Summary
Vertex Pharmaceuticals Incorporated (VRTX) announced on May 6, 2004, a significant one-time grant of restricted stock to its senior managers and executives at the Vice-President level and above. This strategic move, developed in consultation with an external compensation firm and approved by the Board of Directors, aims to bolster executive retention during a crucial growth phase for the company. The structure of the award is tied to individual roles and salaries, aligning executive interests directly with the long-term success of Vertex. The restricted stock is subject to a vesting schedule, with 50% vesting three years after the grant date (May 6, 2007) and the remaining 50% vesting on May 6, 2009. Notably, the second tranche may vest earlier if the company achieves profitability, as determined by the Board. This compensation strategy is designed to incentivize key personnel to remain with Vertex and foster a strong connection between executive compensation and shareholder value.
Key Highlights
- 1Vertex Pharmaceuticals issued a one-time grant of restricted stock to senior management (VP level and above).

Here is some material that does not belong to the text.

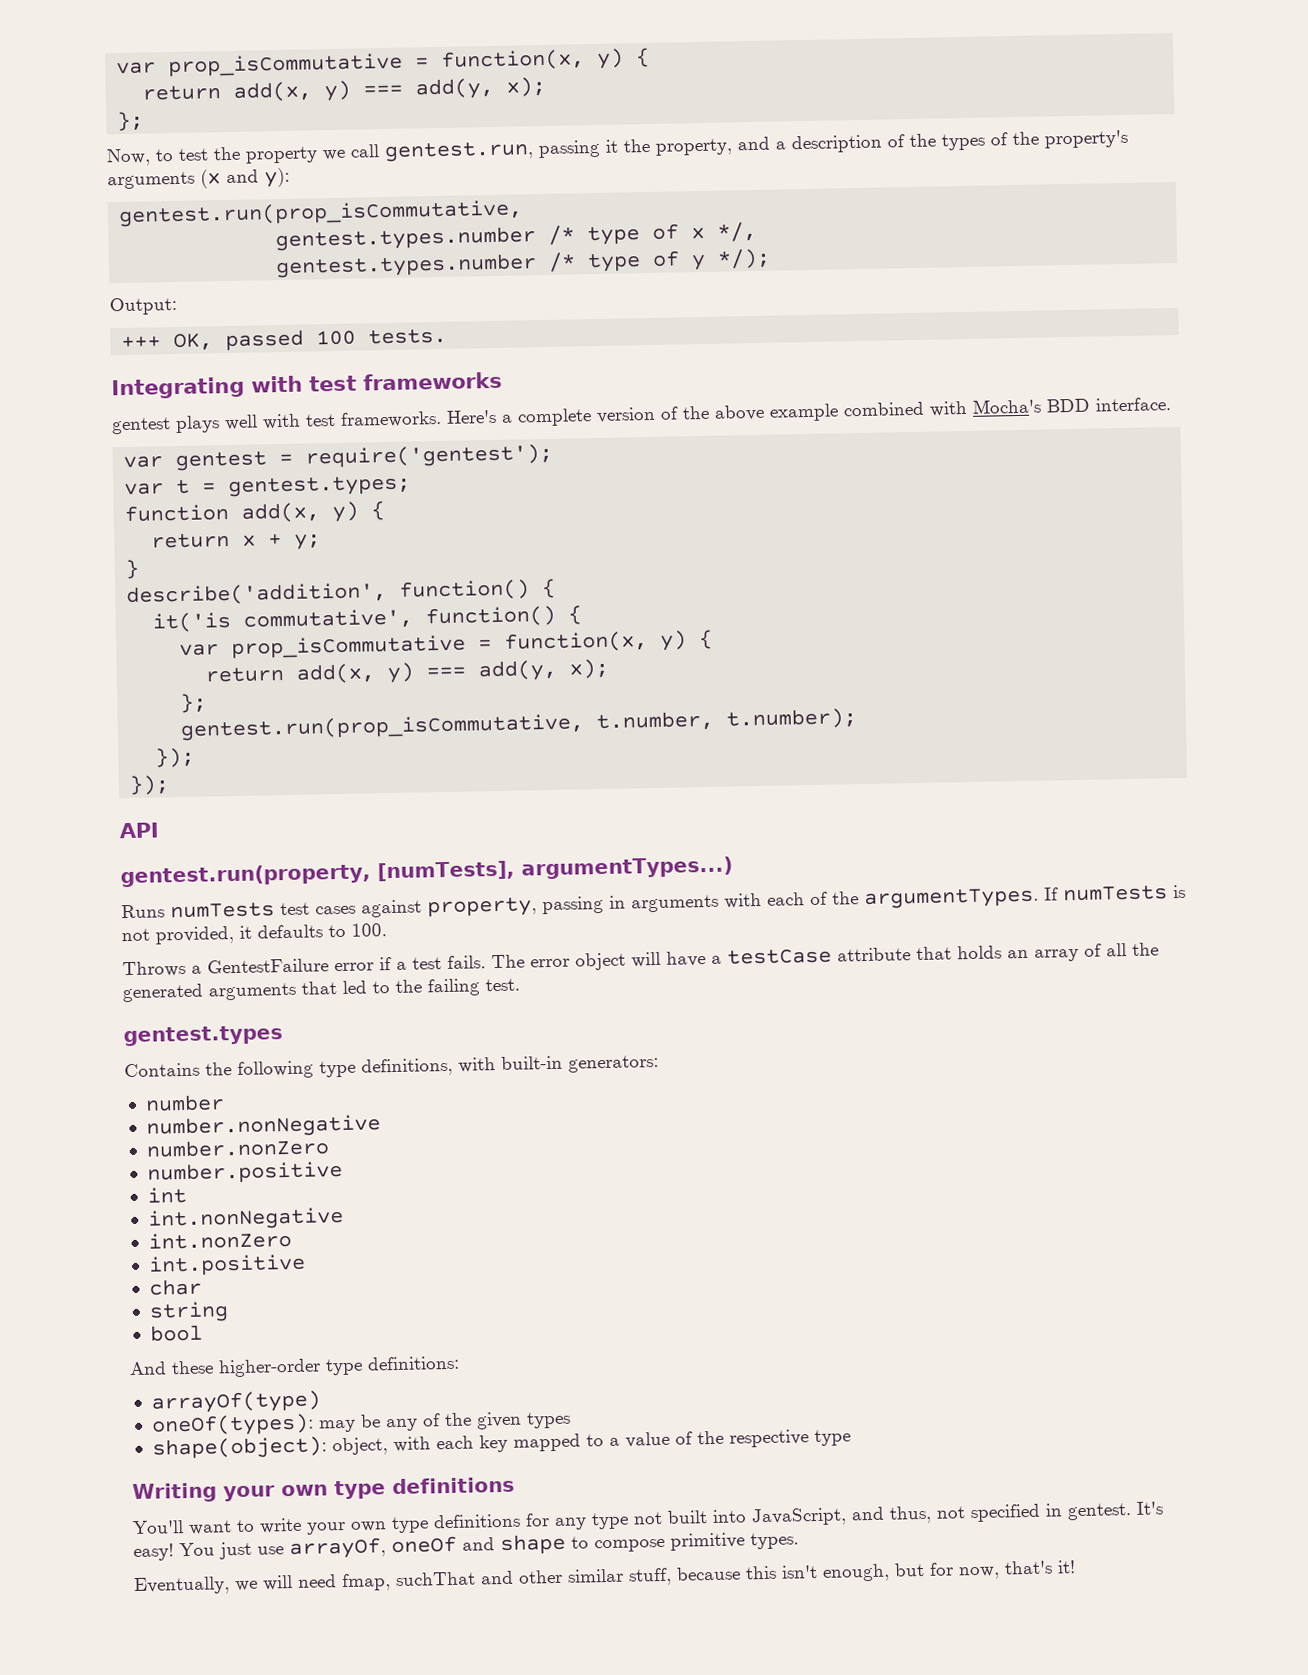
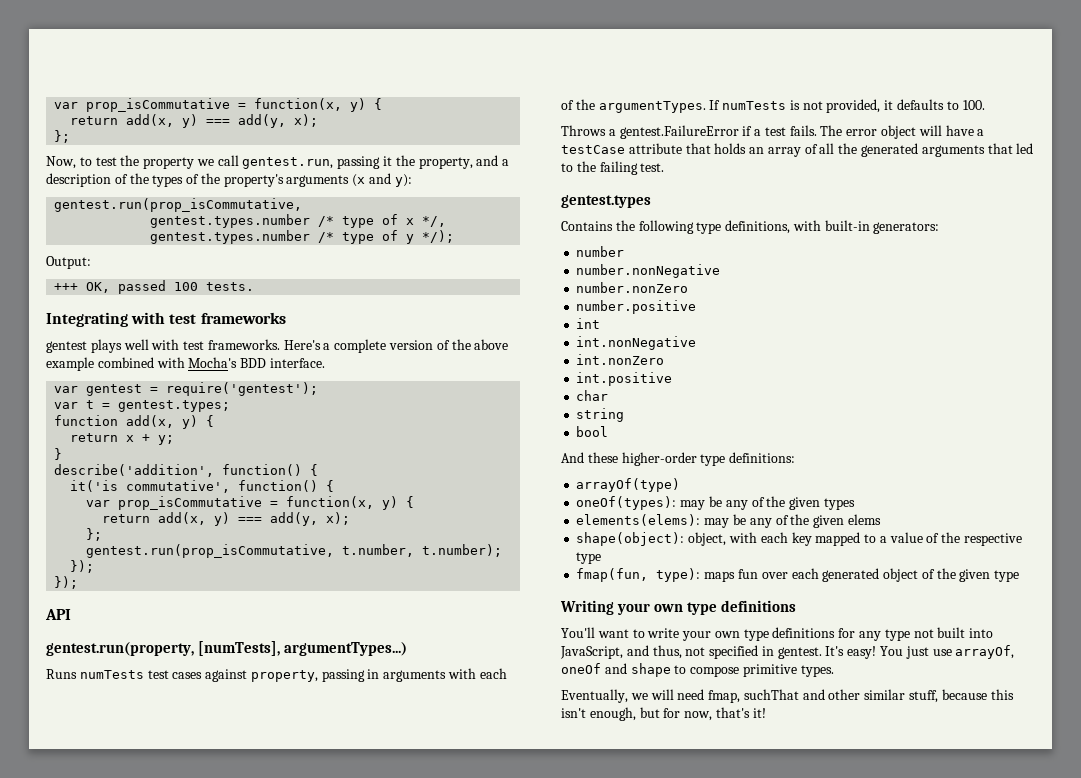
[207,958,374,974] GentestFailure error -> [619,125,739,139] gentest.FailureError
(571, 1420) none -> [576,514,881,528] // elements(elems): may be any of the given elems
(851, 1438) none -> [576,568,1020,582] // fmap(fun, type): maps fun over each generated object of the given type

- 2The grant aims to retain key executives during a critical development and growth period.
- 3Awards are customized based on individual title, responsibilities, and base salary.
- 4The restricted stock vests in two tranches: 50% on May 6, 2007, and 50% on May 6, 2009.
- 5Early vesting of the second tranche is possible if the company becomes profitable, as determined by the Board.
- 6This initiative aligns executive compensation with stockholder return and encourages long-term commitment.
- 7The compensation structure was designed with input from an outside compensation consulting group and approved by the Board.